### The task
Output as a JSON list of strings, one string per line, the text starting at the beginning of the rows and continuing through the line that contains "- 📫 Find me", including that line. Omit blank lines and leave the pictures out.

=-=-=

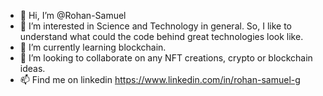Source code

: - 👋 Hi, I’m @Rohan-Samuel
- 👀 I’m interested in Science and Technology in general. So, I like to understand what could the code behind great technologies look like.
- 🌱 I’m currently learning blockchain.
- 💞️ I’m looking to collaborate on any NFT creations, crypto or blockchain ideas.
- 📫 Find me on linkedin https://www.linkedin.com/in/rohan-samuel-g

<!---
Rohan-Samuel/Rohan-Samuel is a ✨ special ✨ repository because its `README.md` (this file) appears on your GitHub profile.
You can click the Preview link to take a look at your changes.
--->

=-=-=

### Completed exercise
[
  "Source code",
  ": - 👋 Hi, I’m @Rohan-Samuel",
  "- 👀 I’m interested in Science and Technology in general. So, I like to understand what could the code behind great technologies look like.",
  "- 🌱 I’m currently learning blockchain.",
  "- 💞️ I’m looking to collaborate on any NFT creations, crypto or blockchain ideas.",
  "- 📫 Find me on linkedin https://www.linkedin.com/in/rohan-samuel-g"
]